LoRA Integration#

Currently, Xinference supports launching LLM and image models with an attached LoRA fine-tuned model.

Usage#

Launch#

Different from built-in models, xinference currently does not involve managing LoRA models. Users need to first download the LoRA model themselves and then provide the storage path of the model files to xinference.

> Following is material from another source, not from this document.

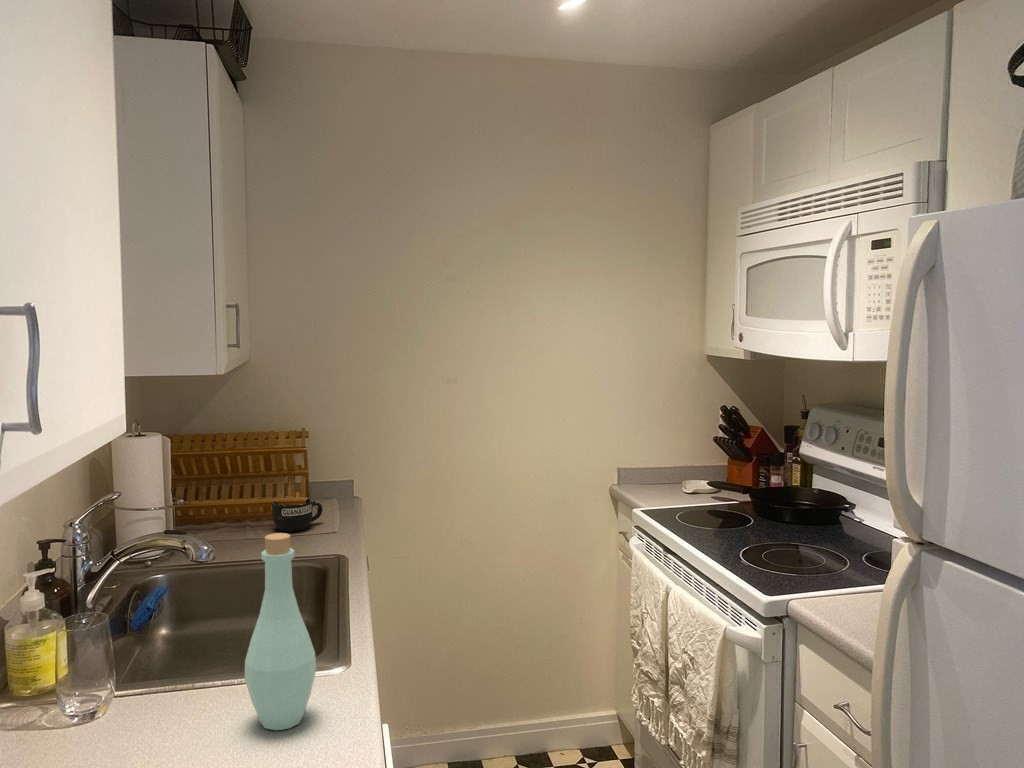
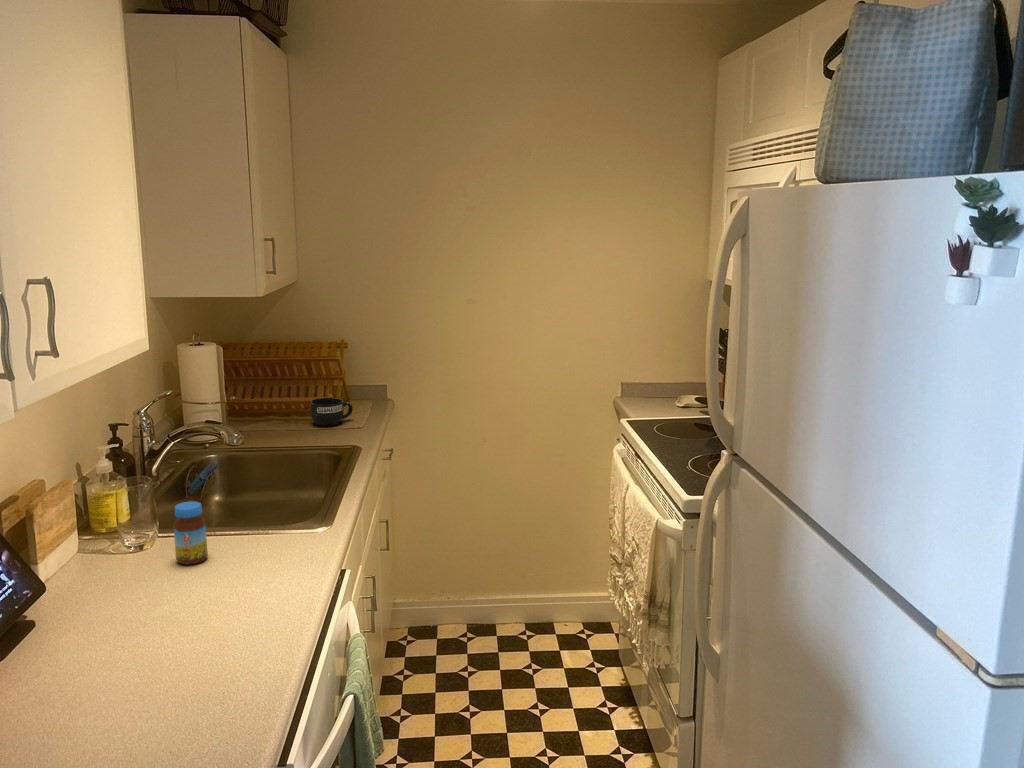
bottle: present [245,533,316,730] -> none [238,426,290,564]
jar: none [149,645,196,739] -> present [174,501,208,564]

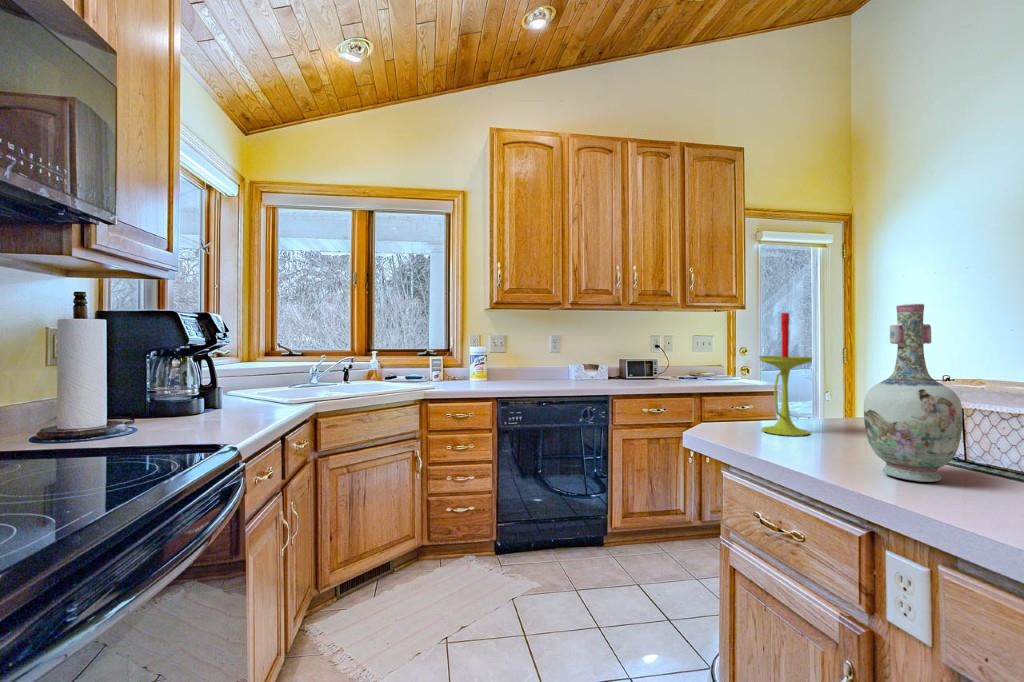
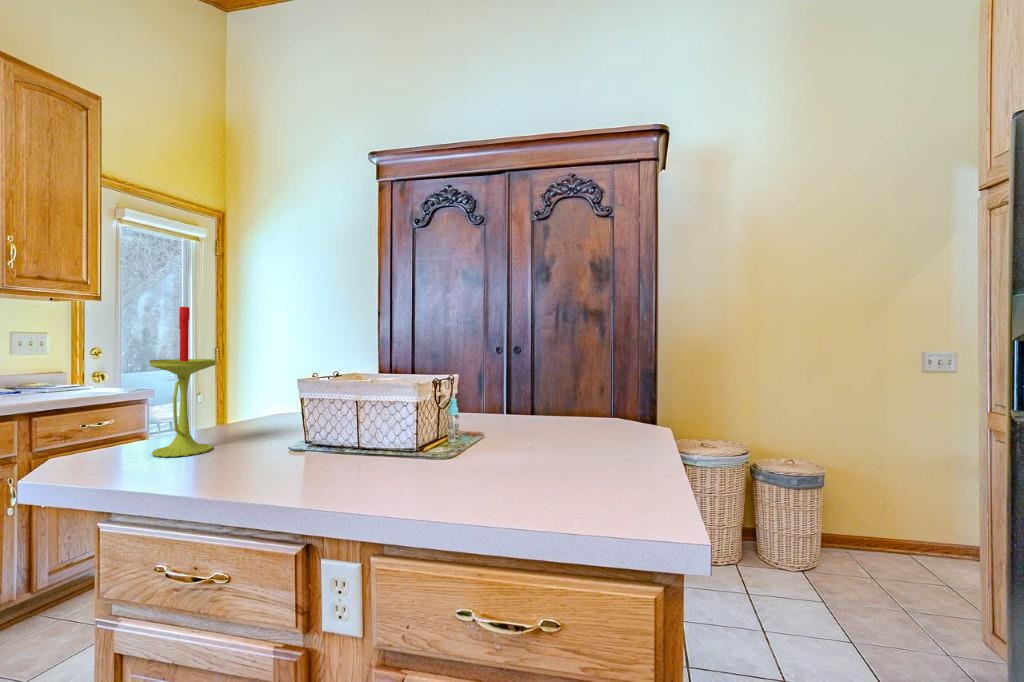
vase: present [864,304,962,482] -> none [288,306,367,479]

xinference launch <options>
--lora-modules <lora_name1> <lora_model_path1>
--lora-modules <lora_name2> <lora_model_path2>
--image-lora-load-kwargs <load_params1> <load_value1>
--image-lora-load-kwargs <load_params2> <load_value2>
--image-lora-fuse-kwargs <fuse_params1> <fuse_value1>
--image-lora-fuse-kwargs <fuse_params2> <fuse_value2>

Apply#

For LLM models, you can only configure one lora model you want when you use the model. Specifically, specify that the lora_name parameter be configured in the generate_config. lora_name corresponds to the name of the lora in the LAUNCH procedure described above.

from xinference.client import Client

client = Client("http://<XINFERENCE_HOST>:<XINFERENCE_PORT>")
model = client.get_model("<model_uid>")
model.chat(
    messages=[{"role": "user", "content": "<prompt>"}],
    generate_config={"lora_name": "<your_lora_name>"}
)

Note#

  • The options image_lora_load_kwargs and image_lora_fuse_kwargs are only applicable to models with model_type image. They correspond to the parameters in the load_lora_weights and fuse_lora interfaces of the diffusers library. If launching an LLM model, these parameters are not required.

  • You need to add the parameter lora_name during inference to specify the corresponding lora model. You can specify it in the Additional Inputs option.

  • For LLM chat models, currently only LoRA models are supported that do not change the prompt style.

  • When using GPU, both LoRA and its base model occupy the same devices.